## What needs to be done
Copy out the entries below word for word, starting at the line that contains "Is the firefighter" and ending after the line that contains "Looking at this image, which".

## Data for the task
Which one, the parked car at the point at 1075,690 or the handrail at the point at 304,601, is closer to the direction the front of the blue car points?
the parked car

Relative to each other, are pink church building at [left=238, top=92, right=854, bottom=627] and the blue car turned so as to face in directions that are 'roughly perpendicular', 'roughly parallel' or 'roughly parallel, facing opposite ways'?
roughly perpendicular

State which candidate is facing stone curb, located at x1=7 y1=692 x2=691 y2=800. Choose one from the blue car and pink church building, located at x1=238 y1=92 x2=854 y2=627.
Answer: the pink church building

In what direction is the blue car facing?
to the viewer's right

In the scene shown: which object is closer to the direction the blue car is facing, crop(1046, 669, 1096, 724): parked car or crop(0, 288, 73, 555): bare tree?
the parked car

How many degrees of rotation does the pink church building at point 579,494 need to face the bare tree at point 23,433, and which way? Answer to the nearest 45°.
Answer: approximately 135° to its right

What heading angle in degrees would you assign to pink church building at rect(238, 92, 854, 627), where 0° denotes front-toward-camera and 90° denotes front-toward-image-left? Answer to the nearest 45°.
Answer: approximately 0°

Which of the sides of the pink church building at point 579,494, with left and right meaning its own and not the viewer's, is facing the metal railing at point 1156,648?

==

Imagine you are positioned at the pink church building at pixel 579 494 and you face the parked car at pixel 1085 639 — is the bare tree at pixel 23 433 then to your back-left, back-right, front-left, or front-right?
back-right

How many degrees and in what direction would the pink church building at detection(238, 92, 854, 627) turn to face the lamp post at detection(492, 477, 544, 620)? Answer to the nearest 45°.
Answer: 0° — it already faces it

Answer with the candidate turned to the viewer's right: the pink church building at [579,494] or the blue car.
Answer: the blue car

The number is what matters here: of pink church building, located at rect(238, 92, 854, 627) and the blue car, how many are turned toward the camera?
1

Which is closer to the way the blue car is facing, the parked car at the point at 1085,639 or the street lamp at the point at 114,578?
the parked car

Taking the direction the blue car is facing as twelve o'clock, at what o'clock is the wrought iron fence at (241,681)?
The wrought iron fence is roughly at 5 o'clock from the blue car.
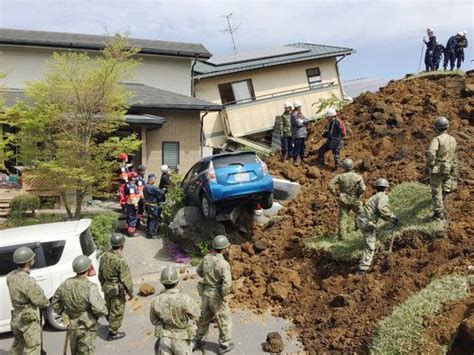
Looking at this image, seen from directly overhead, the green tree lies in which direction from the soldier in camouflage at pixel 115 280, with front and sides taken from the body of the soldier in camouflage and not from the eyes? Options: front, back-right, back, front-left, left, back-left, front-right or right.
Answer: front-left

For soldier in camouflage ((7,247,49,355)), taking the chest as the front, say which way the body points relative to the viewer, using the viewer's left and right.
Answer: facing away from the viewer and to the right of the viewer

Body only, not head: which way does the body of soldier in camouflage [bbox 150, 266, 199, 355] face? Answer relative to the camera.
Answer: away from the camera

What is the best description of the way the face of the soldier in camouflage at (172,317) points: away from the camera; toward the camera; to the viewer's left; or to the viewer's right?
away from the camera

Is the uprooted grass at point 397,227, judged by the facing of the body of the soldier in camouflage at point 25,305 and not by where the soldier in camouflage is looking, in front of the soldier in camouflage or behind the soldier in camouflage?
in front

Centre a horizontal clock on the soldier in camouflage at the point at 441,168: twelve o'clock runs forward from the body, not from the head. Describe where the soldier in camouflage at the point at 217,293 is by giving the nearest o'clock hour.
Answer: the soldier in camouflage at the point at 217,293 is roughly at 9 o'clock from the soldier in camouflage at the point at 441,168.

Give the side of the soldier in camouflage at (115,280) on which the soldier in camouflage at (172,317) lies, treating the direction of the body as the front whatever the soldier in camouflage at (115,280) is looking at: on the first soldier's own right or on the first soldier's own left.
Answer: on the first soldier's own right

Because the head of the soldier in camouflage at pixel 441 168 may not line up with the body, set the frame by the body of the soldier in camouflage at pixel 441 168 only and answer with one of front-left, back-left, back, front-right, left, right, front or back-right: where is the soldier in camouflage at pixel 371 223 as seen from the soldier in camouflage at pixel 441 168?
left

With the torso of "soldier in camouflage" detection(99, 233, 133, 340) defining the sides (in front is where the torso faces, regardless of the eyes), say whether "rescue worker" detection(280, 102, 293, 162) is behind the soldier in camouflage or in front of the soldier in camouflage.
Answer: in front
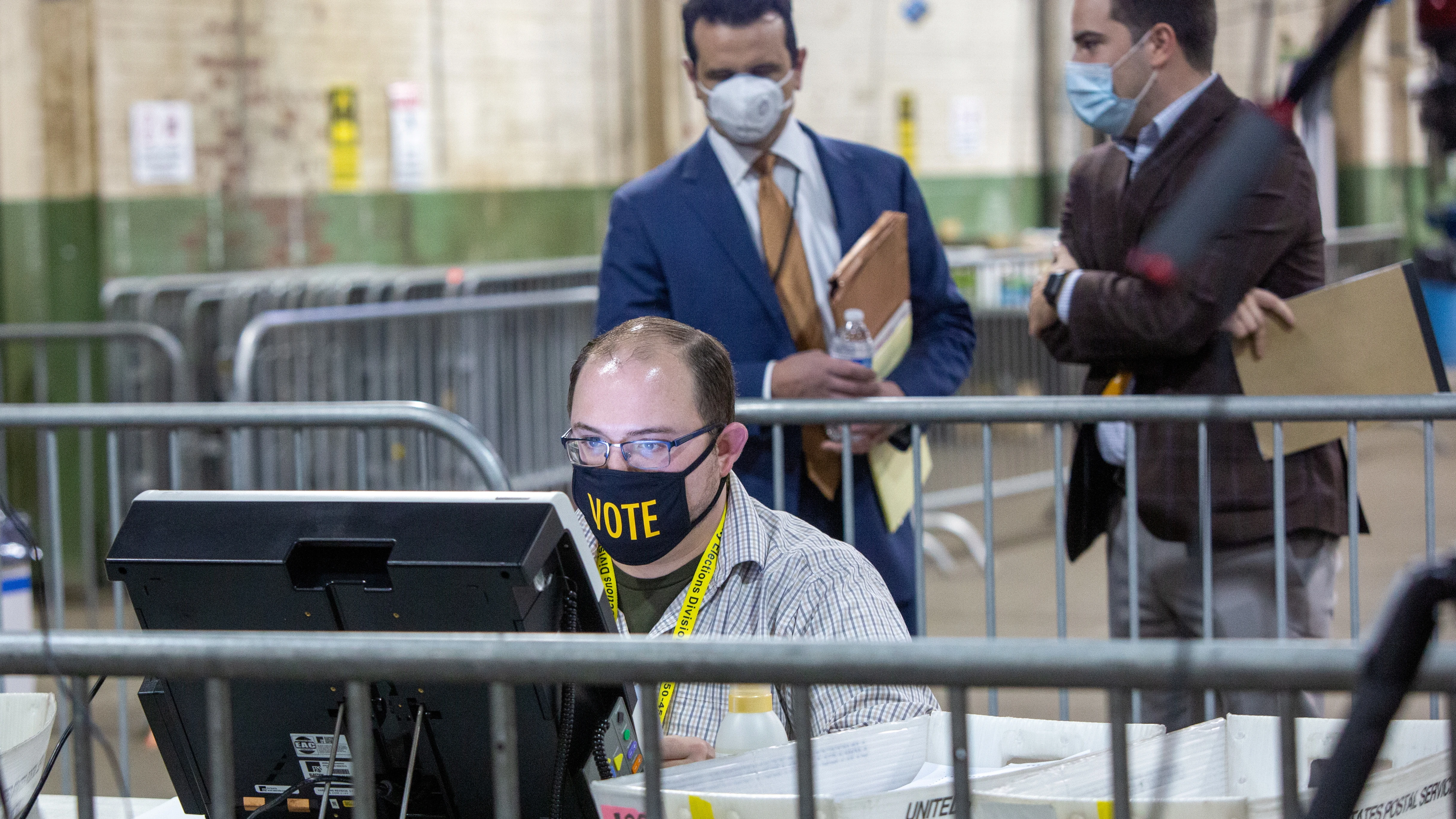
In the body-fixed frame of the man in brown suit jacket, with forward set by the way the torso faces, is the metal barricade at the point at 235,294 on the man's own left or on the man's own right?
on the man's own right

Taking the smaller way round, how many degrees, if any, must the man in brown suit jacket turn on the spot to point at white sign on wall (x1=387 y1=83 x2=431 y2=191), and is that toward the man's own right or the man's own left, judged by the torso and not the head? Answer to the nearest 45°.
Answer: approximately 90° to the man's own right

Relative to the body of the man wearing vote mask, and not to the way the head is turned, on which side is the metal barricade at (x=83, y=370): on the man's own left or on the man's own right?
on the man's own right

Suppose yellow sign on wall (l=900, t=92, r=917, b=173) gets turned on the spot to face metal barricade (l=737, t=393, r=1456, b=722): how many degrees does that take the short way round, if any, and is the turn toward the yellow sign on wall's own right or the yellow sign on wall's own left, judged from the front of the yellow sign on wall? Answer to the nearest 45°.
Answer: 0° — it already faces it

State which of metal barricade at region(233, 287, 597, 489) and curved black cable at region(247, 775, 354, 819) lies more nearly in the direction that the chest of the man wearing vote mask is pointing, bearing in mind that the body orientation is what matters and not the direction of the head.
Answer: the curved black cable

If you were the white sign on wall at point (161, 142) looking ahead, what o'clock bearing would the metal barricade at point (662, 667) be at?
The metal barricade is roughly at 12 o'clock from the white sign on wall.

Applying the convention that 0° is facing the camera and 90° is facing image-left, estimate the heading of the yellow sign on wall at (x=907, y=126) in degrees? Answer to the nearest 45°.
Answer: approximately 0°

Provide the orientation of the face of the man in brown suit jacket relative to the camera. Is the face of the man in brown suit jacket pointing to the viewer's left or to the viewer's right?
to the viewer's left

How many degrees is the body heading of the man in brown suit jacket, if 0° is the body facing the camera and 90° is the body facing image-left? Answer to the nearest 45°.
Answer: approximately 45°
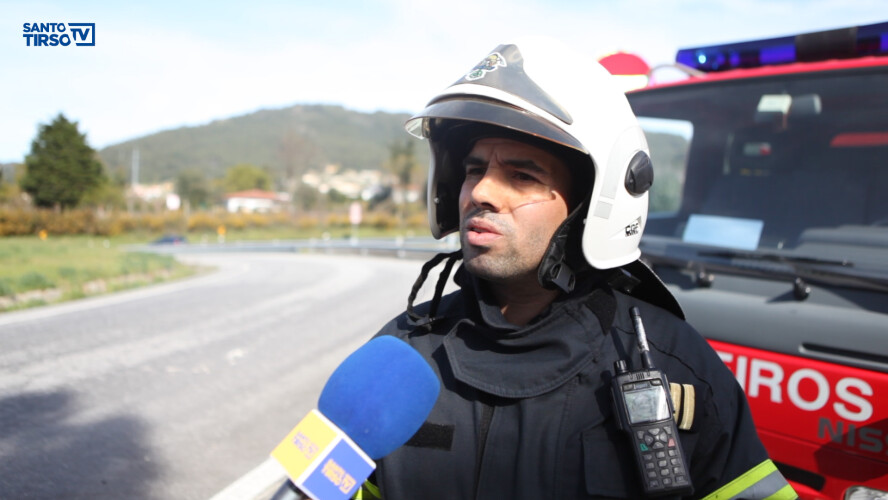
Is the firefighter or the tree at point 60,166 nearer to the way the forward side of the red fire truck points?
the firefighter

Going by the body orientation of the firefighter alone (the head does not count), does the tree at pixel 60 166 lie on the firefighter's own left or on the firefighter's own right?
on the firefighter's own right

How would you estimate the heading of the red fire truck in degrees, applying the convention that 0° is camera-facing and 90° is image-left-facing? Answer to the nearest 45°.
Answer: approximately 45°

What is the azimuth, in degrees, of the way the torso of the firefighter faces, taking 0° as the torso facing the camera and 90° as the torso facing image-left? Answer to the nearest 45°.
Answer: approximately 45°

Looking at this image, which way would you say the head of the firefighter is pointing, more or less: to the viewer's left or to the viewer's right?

## Task output
Is the firefighter or the tree at point 60,166 nearer to the way the forward side of the red fire truck points?
the firefighter

Going by the body orientation of the firefighter alone (the head does not count), does the tree at pixel 60 166 lie on the firefighter's own left or on the firefighter's own right?
on the firefighter's own right

How would you estimate the heading of the red fire truck in degrees, applying the convention that 0° is camera-facing and 90° is image-left-facing? Answer to the nearest 45°.
Answer: approximately 45°

What is the azimuth, in degrees, of the way the torso of the firefighter faces, taking 0° as the torso facing the camera and 90° as the torso facing image-left? Answer to the nearest 45°.
Answer: approximately 45°

Looking at this image, which way would you say the head of the firefighter is pointing, more or less: to the viewer's left or to the viewer's right?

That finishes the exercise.